Just like all your brothers and sisters have done, help me.

Friday, January 10, 2014

Deciphering Old Pictures

Langford cousin Pierce Eichelberger provided a wealth of old pictures passed down in the family. Some had names on the back, others did not. Some had names of the photographer and studio, and some had the town name where taken.

The easy ones to figure out have already been posted. Here are a few more that I have tried to decipher.

I believe that this may be Peter Wise and the two daughters that he had with Jeanette Langford, Delia and Mary. I think this because it was taken in Clinton, Iowa, and the ages look about right. Jeanette and Peter also had a son, James Henry Wise, and it is possible that this is a picture of the three children. I am not very good at estimating ages.

Here is another picture that was labelled with only Wise on the back. It was taken in Winona, Minnesota, which makes it unusual.


Another picture which I think I have figured out is below.This was taken by a photographer in Boone, Iowa. The only Langford family to reside in Boone were descendants of Jane Langford and Merritt Allen. Their daughter Mary married MJ Mann and had several children.
This I believe is their son, Harry Mann. He can be found living in Boone from 1910 or earlier until 1940.
He and his wife Cora had two daughters, Neve and Dolly. The pictures below were all taken in Boone as well and may be their children at various ages:

And the three pictures below were all taken in Clinton or Lyons, Iowa. They are almost certainly relations of the Langfords in some way.




Thursday, December 19, 2013

More on the McGinnis Family

I looked further into the descendant of Oscar's sister Harriet and her husband Alexander McGinnis. They had one grandson, Walter Raymond, who we had lost track of after 1900 when he was living with Harriet on the family farm. Here is some more detail about Walter's life.

In 1918, Walter registered for the World War I Draft in Omaha, Nebraska. He listed his wife as "Nellie" and their address as 110 Golden. His occupation was Refrigeration Engineer for the Pilsbury-Becker Engineering Company with offices in the Central National Bank Building. He listed his height and weight as medium and said he had blue eyes and red hair.

In the 1919 Tulsa City Directory, Walter is now Manager of the same engineering company and his wife is "Nellie" again.

In the 1929 Houston City Directory, Walter is listed as Vice-President of Marine Service, Inc. living at 3812 Austin Street Apt 3. with his wife "Ellen".

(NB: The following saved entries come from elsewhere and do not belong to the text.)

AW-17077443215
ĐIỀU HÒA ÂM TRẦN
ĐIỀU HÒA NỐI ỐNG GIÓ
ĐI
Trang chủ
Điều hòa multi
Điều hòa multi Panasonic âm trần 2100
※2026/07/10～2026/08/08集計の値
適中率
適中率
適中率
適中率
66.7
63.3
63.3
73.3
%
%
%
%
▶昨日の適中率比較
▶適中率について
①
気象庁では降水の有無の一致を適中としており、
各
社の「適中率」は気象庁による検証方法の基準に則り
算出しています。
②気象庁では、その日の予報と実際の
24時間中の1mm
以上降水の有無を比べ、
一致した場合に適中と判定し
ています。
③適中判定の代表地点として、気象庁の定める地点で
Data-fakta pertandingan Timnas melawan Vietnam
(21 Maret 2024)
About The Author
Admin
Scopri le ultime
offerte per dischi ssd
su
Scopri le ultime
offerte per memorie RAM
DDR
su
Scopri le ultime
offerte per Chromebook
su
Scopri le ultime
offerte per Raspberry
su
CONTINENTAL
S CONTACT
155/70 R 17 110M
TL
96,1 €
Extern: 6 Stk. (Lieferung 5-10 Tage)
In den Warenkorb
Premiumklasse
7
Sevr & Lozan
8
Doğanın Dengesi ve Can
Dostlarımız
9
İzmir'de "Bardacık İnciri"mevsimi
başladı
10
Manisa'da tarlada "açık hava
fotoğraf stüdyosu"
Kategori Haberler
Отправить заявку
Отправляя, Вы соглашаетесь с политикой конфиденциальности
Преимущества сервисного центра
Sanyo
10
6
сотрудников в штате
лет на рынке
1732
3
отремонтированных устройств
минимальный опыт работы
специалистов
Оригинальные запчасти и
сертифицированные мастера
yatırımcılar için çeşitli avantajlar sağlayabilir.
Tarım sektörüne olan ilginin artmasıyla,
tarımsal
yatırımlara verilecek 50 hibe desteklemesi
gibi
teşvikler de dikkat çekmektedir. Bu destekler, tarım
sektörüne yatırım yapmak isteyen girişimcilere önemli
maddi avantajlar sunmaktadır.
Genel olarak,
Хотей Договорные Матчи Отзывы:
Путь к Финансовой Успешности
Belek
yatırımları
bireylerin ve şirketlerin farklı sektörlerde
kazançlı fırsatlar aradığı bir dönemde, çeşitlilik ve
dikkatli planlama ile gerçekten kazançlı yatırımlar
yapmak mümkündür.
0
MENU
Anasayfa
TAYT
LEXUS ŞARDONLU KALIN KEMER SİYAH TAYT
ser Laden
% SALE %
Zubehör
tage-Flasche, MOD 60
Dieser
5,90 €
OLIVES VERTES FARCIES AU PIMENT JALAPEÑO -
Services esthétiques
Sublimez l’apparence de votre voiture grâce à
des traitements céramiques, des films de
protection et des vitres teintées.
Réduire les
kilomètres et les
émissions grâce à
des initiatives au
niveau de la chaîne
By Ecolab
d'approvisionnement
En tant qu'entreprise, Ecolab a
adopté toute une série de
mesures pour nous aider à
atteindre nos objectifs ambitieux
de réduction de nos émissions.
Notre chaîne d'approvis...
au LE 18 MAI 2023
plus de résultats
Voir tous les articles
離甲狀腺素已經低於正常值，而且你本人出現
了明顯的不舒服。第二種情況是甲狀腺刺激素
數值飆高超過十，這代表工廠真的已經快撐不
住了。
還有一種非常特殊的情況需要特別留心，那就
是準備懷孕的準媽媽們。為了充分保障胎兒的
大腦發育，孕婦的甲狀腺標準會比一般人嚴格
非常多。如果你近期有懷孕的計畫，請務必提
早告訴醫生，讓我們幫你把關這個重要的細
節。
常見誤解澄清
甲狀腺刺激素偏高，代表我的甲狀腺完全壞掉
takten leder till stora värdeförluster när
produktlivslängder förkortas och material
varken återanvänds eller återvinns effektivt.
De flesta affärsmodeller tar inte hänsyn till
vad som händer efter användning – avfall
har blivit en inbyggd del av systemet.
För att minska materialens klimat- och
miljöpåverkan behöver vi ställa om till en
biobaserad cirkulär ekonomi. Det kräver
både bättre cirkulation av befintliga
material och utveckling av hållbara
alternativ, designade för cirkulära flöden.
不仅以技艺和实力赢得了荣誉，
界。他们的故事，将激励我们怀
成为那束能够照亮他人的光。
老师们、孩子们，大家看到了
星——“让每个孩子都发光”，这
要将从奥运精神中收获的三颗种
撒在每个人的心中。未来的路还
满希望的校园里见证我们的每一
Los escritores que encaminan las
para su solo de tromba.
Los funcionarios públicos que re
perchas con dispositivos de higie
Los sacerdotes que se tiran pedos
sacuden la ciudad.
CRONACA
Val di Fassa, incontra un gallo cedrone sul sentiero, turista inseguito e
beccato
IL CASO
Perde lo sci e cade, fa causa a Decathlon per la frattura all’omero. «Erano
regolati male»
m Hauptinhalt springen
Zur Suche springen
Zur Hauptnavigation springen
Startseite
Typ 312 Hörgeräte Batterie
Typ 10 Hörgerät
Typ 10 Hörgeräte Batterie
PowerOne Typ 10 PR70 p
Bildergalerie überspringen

In the 1930 Census, he is living with his wife now listed as "Helen" who is 40 years old and who was born in New Mexico. They also have two 23 year old roomers living with them, Nora Mae Clements and Alpha Barnes.

It also appears that Walter's 1952 death was big news big news back in Ohio. I discovered his death was on page 1 of the Coshocton Tribune. I suspect that his mother Bianca stayed in the Coshocton area and he visited regularly. I have sent away for a copy of the article. This should provide any information about his children, if any, and answer the question of his wife's correct name.

I obtained this article and can add this last note. The article described the death of a famous son of Coshocton. He was well known there because his wife's family continued to live in the area. His wife had died before him and it listed no children as surviving him. Apparently, this was the end of Harriet Langford's line.